Ziarno wstępem do wojny
Burzliwy konflikt wokół ukraińskiego ziarna psuje relacje między Polską i Ukrainą. Jeśli dodać do tego fakt wstrzymywania dla Ukrainy wojskowej pomocy z Zachodu, to można zrozumieć na ile ważne jest polsko-ukraińskie partnerstwo. Hasło „za naszą i waszą przyszłość” potrzebuje silnego wsparcia Warszawy i Kijowa. Rola Polski jako ukraińskiego zaplecza niosącego nadzieję, drogi tranzytowej dla milionów emigrantów i bezpiecznego przytułku dla setek tysięcy obywateli Ukrainy, od dawna niepokoiła i irytowała Moskwę.
Zapewne to spowodowało insynuacje o zamiarach Warszawy „otrzymania rekompensaty w postaci trzech zachodnich regionów Ukrainy”, na które pozwolił sobie szef rosyjskiego wywiadu Naryszkin, a nawet sam Putin. Istnieje uzasadniona obawa, że Kreml znalazł kolejny sposób wpływu na wzajemne relacje pomiędzy naszymi krajami, praktycznie sam pozostając za kulisami wydarzeń.
Refleksywne zarządzanie sytuacją to jedna z ulubionych rozrywek geopolitycznych Kremla. Obserwowanie z boku, przy zachowaniu zdolności wpływu na wydarzenia i kontrolowania przebiegu wydarzeń w stosunkach pomiędzy obydwoma strategicznymi partnerami, to oczywista przyjemność dla Moskwy.
Federacja Rosyjska dobrze nauczyła się wykorzystywać cechy i niuanse demokracji na swoją korzyść, zamieniając jej mechanizmy w przeszkody w ważnych procesach w krajach tzw. „złotego miliarda”. W tym kontekście, wybuch kryzysu w stosunkach polsko-ukraińskich wydaje się być nieprzypadkowym.
Przedstawiciel „Konfederacji” Rafał Mekler, mając dość jasną kalkulację sytuacji, rozpoczął na początku listopada 2023 roku akcję blokowania transportu drogowego. Po wspólnym zwycięstwie Koalicji Obywatelskiej, Trzeciej Drogi i PSL w wyborach parlamentarnych, rząd Mateusza Morawieckiego pracował przez ostatnie tygodnie aż do konstytucyjnego terminu przekazania władzy. Wydawało się, mało prawdopodobnym, aby w tym czasie instytucje chroniące prawo chciały wykazać się nadmiernym entuzjazmem w odblokowaniu przejść.

*POZYCJE*.
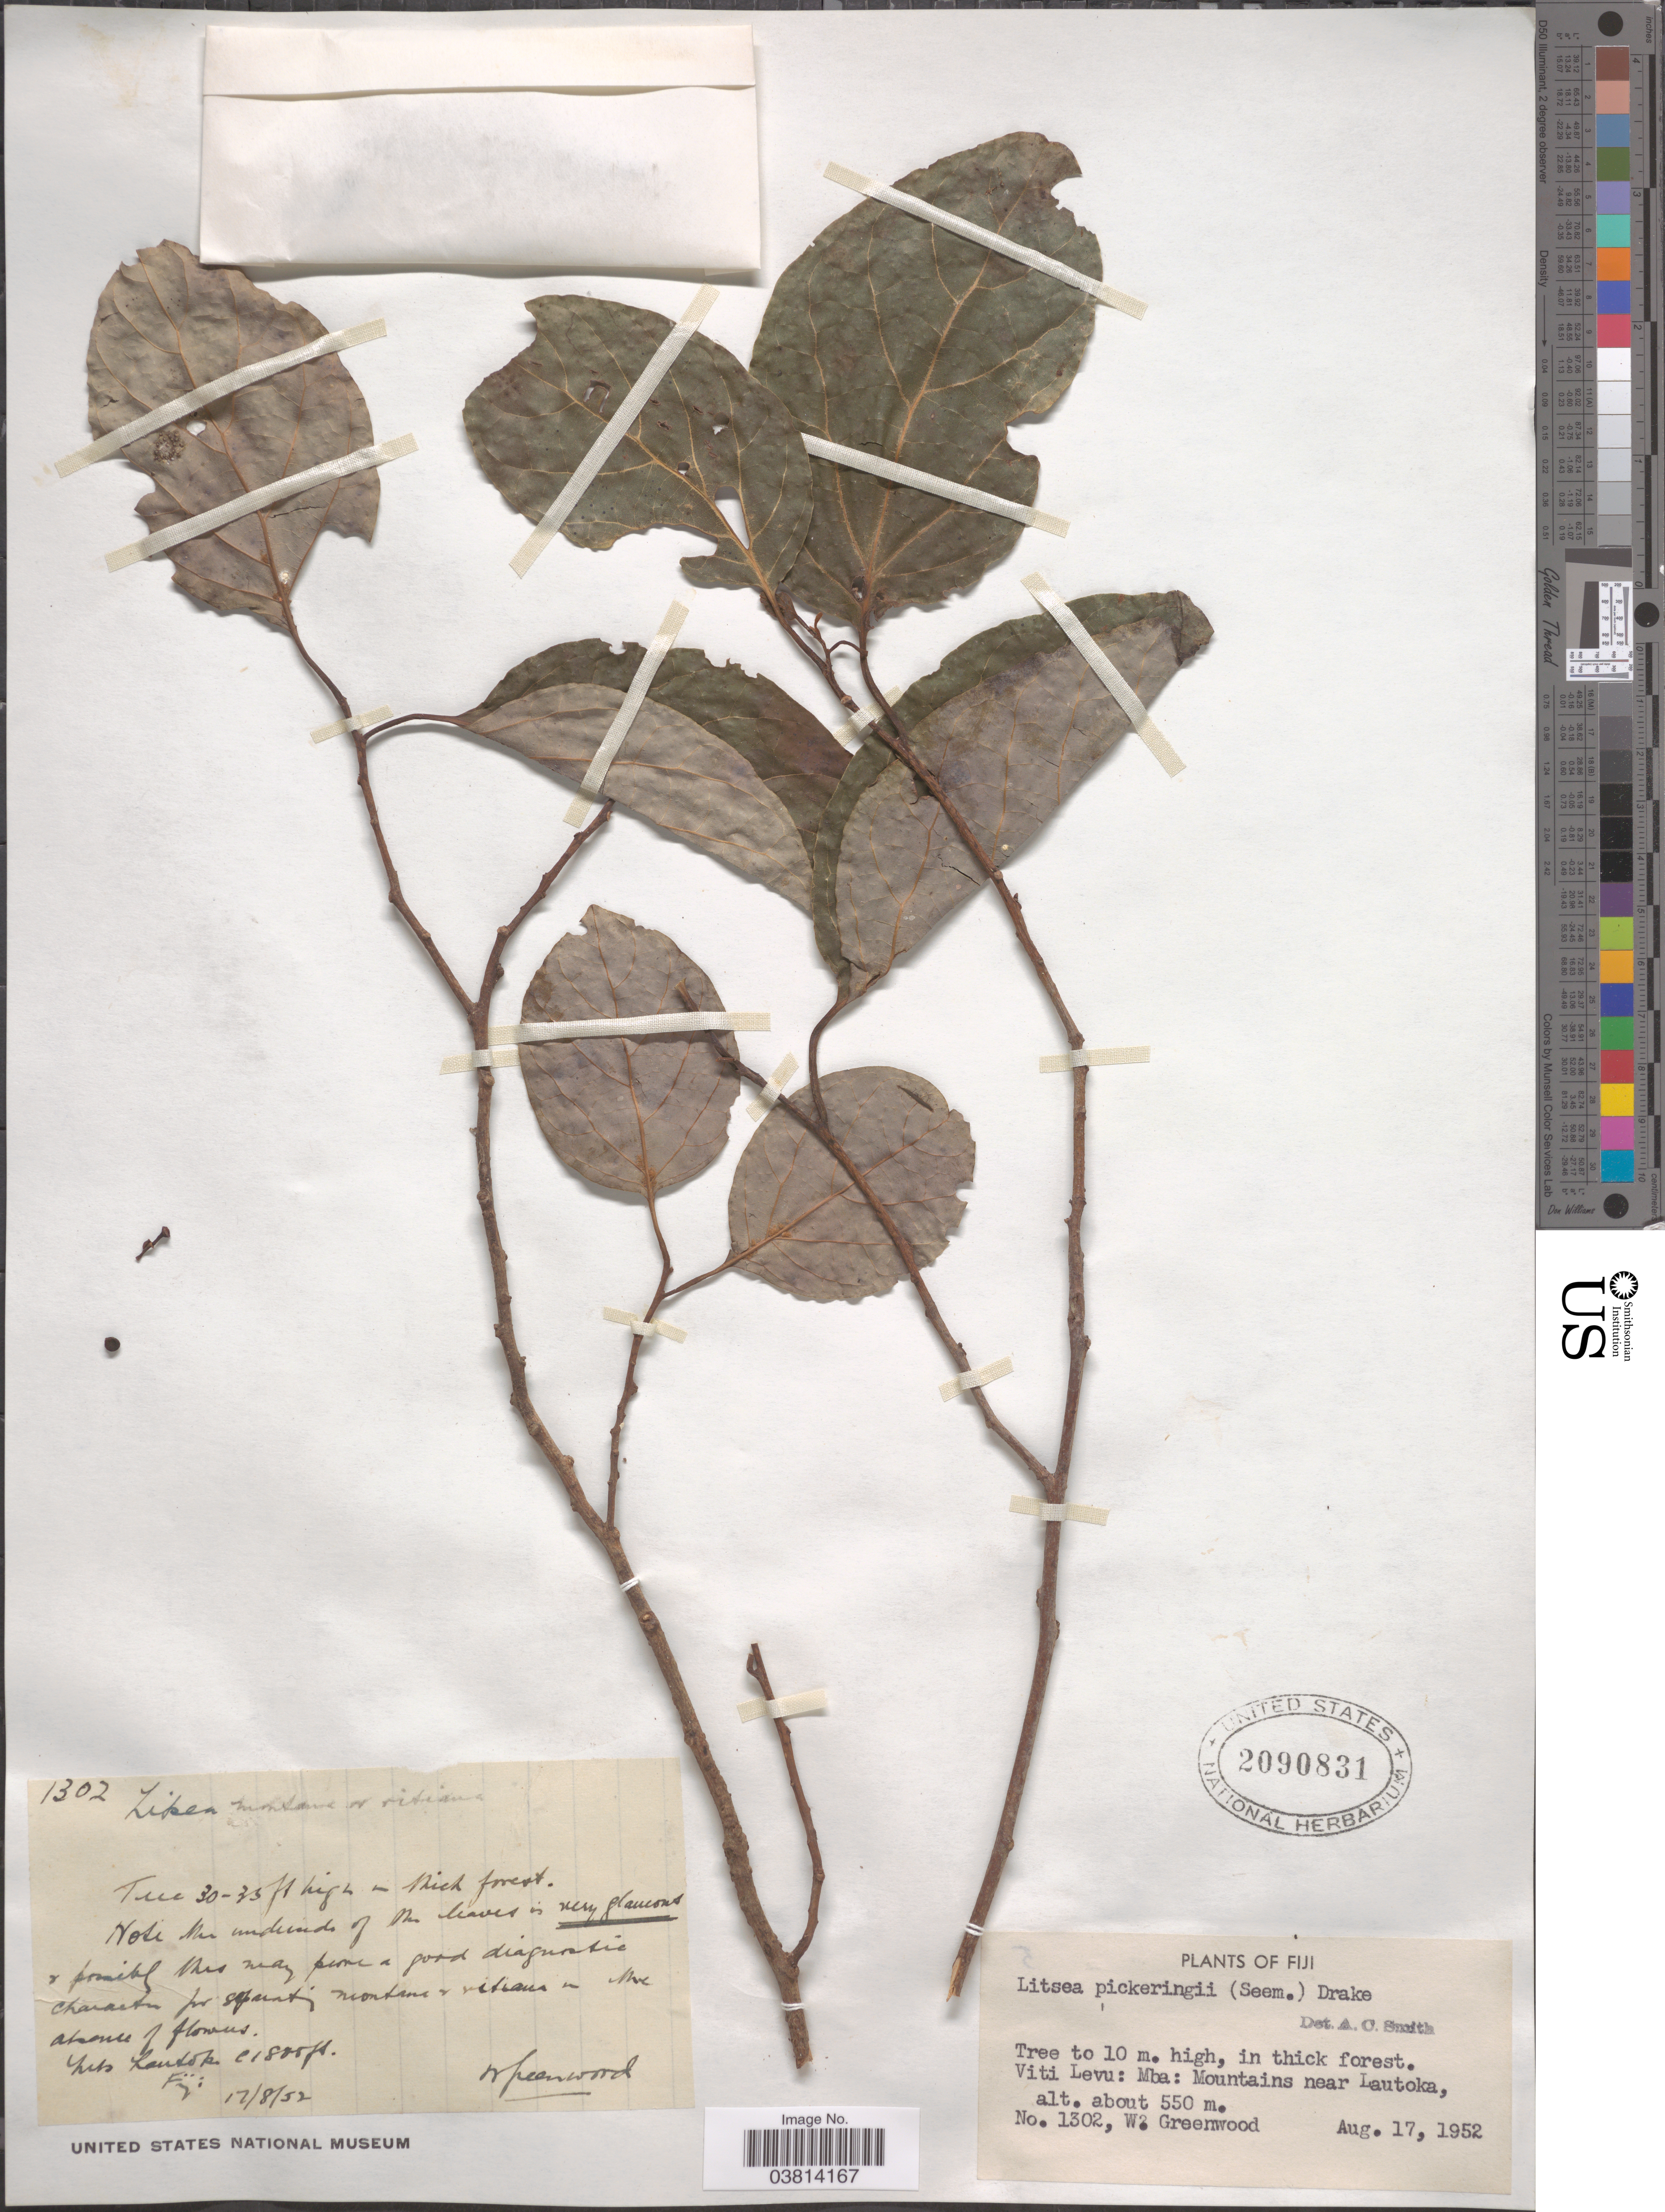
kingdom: Plantae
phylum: Tracheophyta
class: Magnoliopsida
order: Laurales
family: Lauraceae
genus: Litsea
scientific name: Litsea pickeringii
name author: Benth. & Hook. f. ex Drake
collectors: W. Greenwood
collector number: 1302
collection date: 1952-08-17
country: Fiji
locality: Viti Levu: Mba: Mountains near Lautoka.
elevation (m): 550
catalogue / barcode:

*CEL ZADANIA*.
Powiel dosłownie fragment tekstu o ukraińskim ziarnie, zaczynając od „Federacja Rosyjska dobrze” i kontynuując aż do „w odblokowaniu przejść.”.

*ODPOWIEDŹ NA ZADANIE*.
Federacja Rosyjska dobrze nauczyła się wykorzystywać cechy i niuanse demokracji na swoją korzyść, zamieniając jej mechanizmy w przeszkody w ważnych procesach w krajach tzw. „złotego miliarda”. W tym kontekście, wybuch kryzysu w stosunkach polsko-ukraińskich wydaje się być nieprzypadkowym.
Przedstawiciel „Konfederacji” Rafał Mekler, mając dość jasną kalkulację sytuacji, rozpoczął na początku listopada 2023 roku akcję blokowania transportu drogowego. Po wspólnym zwycięstwie Koalicji Obywatelskiej, Trzeciej Drogi i PSL w wyborach parlamentarnych, rząd Mateusza Morawieckiego pracował przez ostatnie tygodnie aż do konstytucyjnego terminu przekazania władzy. Wydawało się, mało prawdopodobnym, aby w tym czasie instytucje chroniące prawo chciały wykazać się nadmiernym entuzjazmem w odblokowaniu przejść.